While liver tumors can form over time at this exposure level, no malignancies or advanced tissue necrosis were observed in the study. Several of the differentially regulated transcripts were related to the function of kinetochore components, which are involved in cell division. These molecular changes, in all likelihood, would not have been captured with the more pronounced histological damage that generally occurs at higher doses. This illustrates the ability of RNA-seq to reveal very early molecular changes that occur during tissue remodeling, at stages that precede histological damage and tumor formation, and the strategy emerges as a promising tool to dissect molecular and cellular pathways affected by other toxins.

Transcriptomics Meets Proteomics

“It is exciting to perform RNA-seq analysis on the same sample on which proteomics was done,” says Lloyd M. Smith, Ph.D., professor of chemistry at the University of Wisconsin-Madison.
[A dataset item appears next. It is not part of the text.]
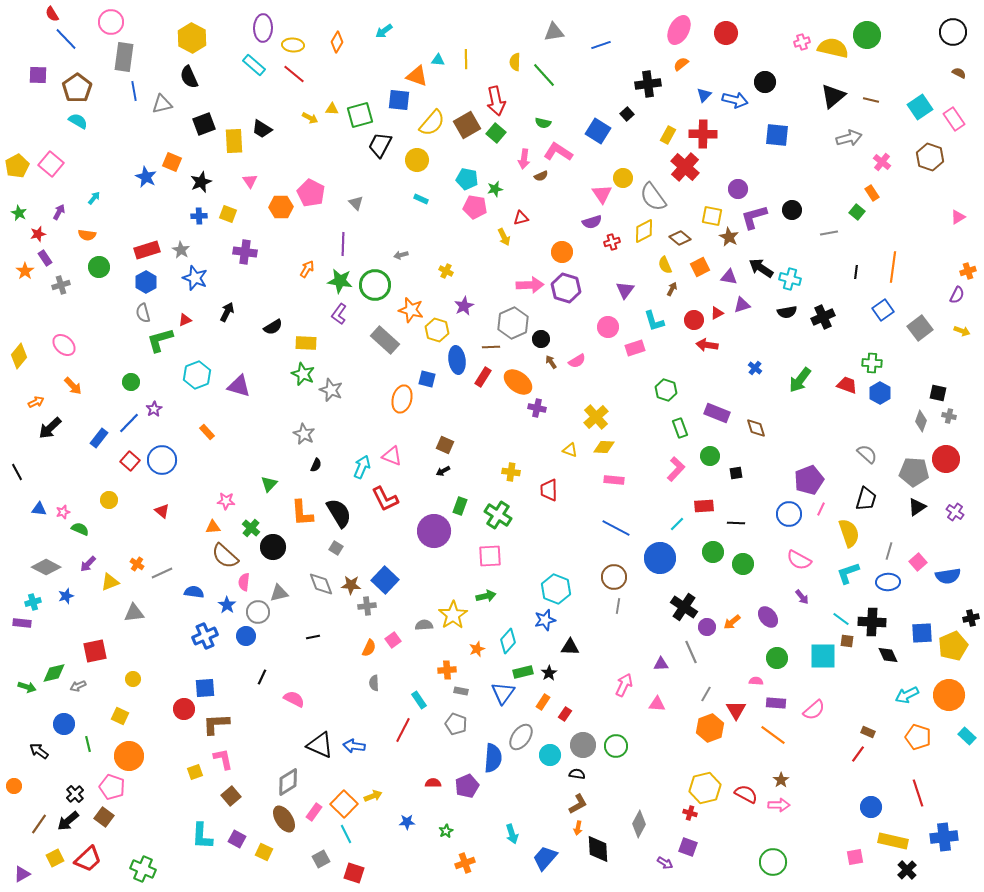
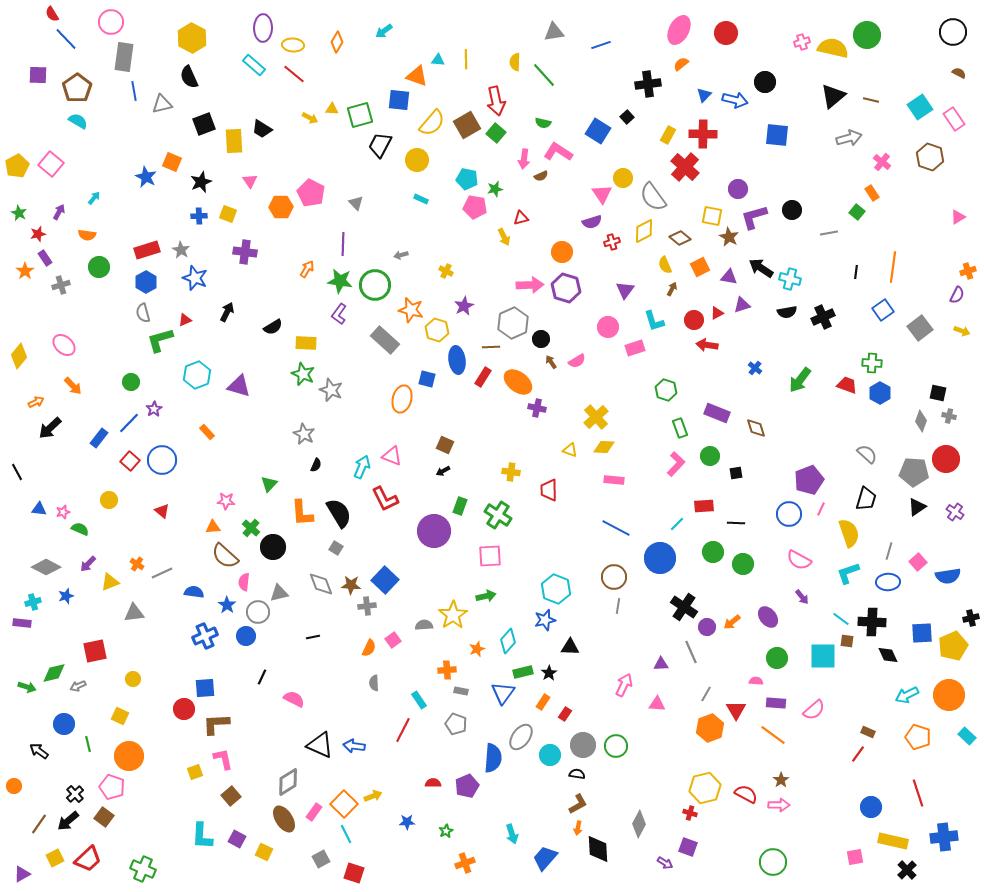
black square at (627, 114): moved 3 px down
pink L-shape at (676, 469): moved 5 px up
One of the challenges accompanying mass spectrometry-based analyses is that human proteomic databases, despite being frequently updated, do not reflect cell-to-cell variation in the multiple protein forms that are found in various cell and tissue types.
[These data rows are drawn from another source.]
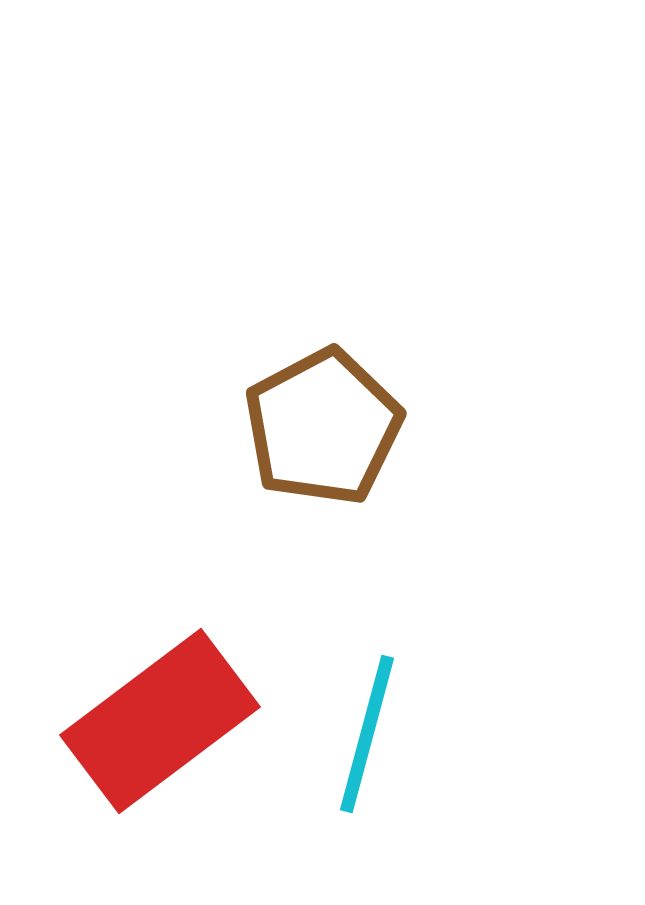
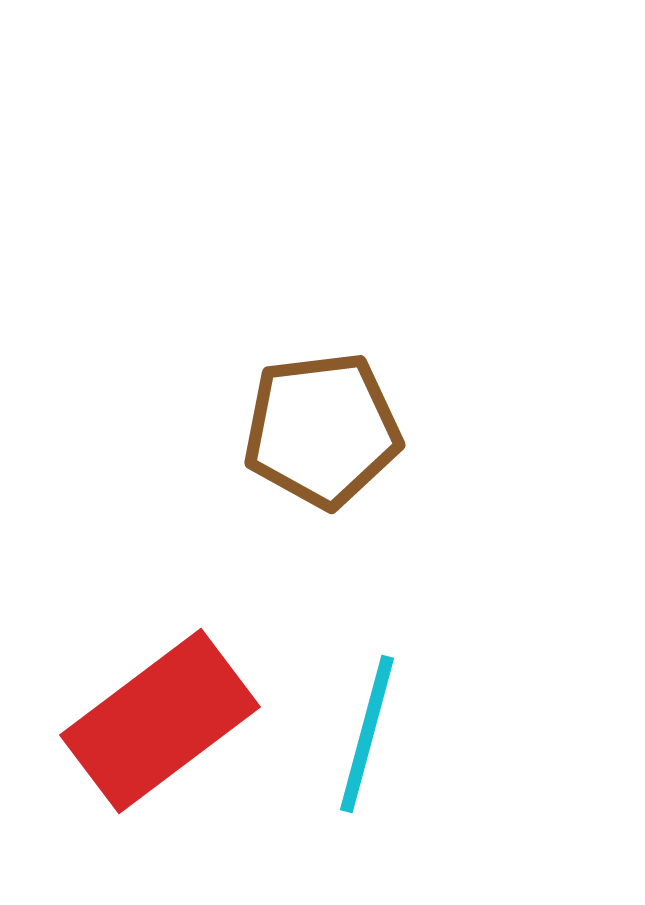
brown pentagon: moved 1 px left, 3 px down; rotated 21 degrees clockwise
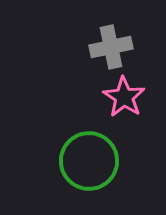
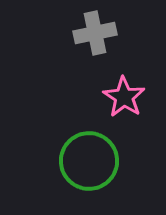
gray cross: moved 16 px left, 14 px up
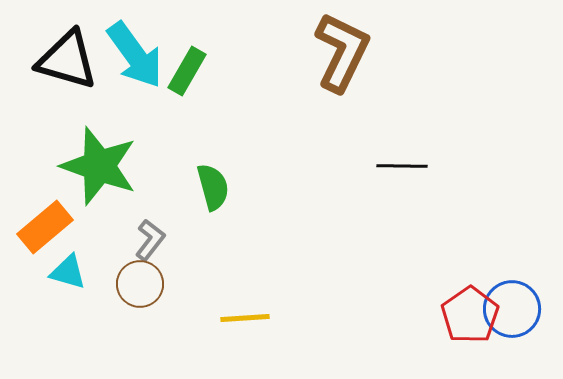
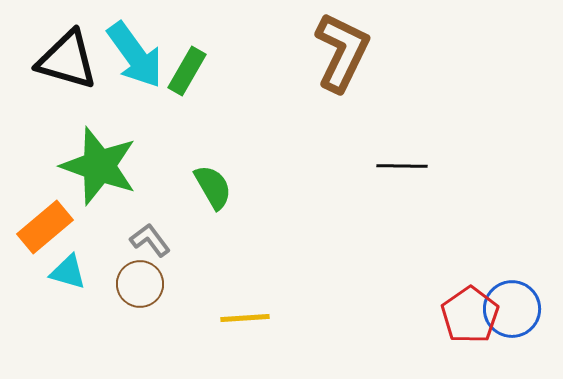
green semicircle: rotated 15 degrees counterclockwise
gray L-shape: rotated 75 degrees counterclockwise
Two major approaches have been implemented and are broadly used in proteomics. Bottom-up proteomics, which involves the enzymatic digestion of proteins into fragments that are subsequently identified by mass spectrometry, is technically more amenable, and the data are easier to interpret than in top-down proteomics, which involves the ionization and mass spectrometry analysis of intact proteins.

While bottom-up proteomics offers higher sensitivity, it is not informative about the context where the peptides originated from, such as alternatively spliced or post-translationally modified protein products.“There are a lot of things that get lost during bottom-up proteomics,” Dr. Smith says.

A new concept that Dr. Smith and colleagues introduced, that of proteoforms, is used to refer to all the molecular forms that the protein product of a single gene can be found in.

This term, capturing a new layer of complexity thus far mostly overlooked, would ensure that protein changes resulting from coding single nucleotide polymorphisms and mutations, post-translational modifications, and RNA splicing are represented when referring to cellular proteins. “It is important to describe all the different forms of a protein that may exist in cells,” he explains.

Recently, Dr. Smith and his colleagues collected proteomics and RNA-seq data from a homogeneous cell population, and developed a bioinformatics pipeline in which novel splice junction sequences were translated into the respective polypeptides, to establish a database that can be used to characterize splice junctions during mass spectrometry.

“Using RNA-seq in conjunction with proteomics is more powerful than performing proteomics alone,” he says. While the strength of this analysis was illustrated in one cell type, efforts in Dr. Smith’s lab are currently directed toward characterizing splice junction peptides and splice site variation in additional cell types. “This is similar to giving glasses to proteomics, and its main advantage is the possibility to unveil splice variants that otherwise one could not see,” Dr. Smith adds.

RNA-seq helped open new research avenues, forge inter- and cross-disciplinary connections, and define new concepts. Areas that historically received relatively little attention, such as RNA methylation, are now expanding into vibrant fields, while more recent disciplines, such as proteomics, are acquiring additional levels of inquiry.

Knowing the extent to which learning about the genome reshaped our perspectives about biology, and considering the even more accentuated complexity of the transcriptome, one can only imagine the wealth and intricacy of the regulatory networks that are waiting to be elucidated.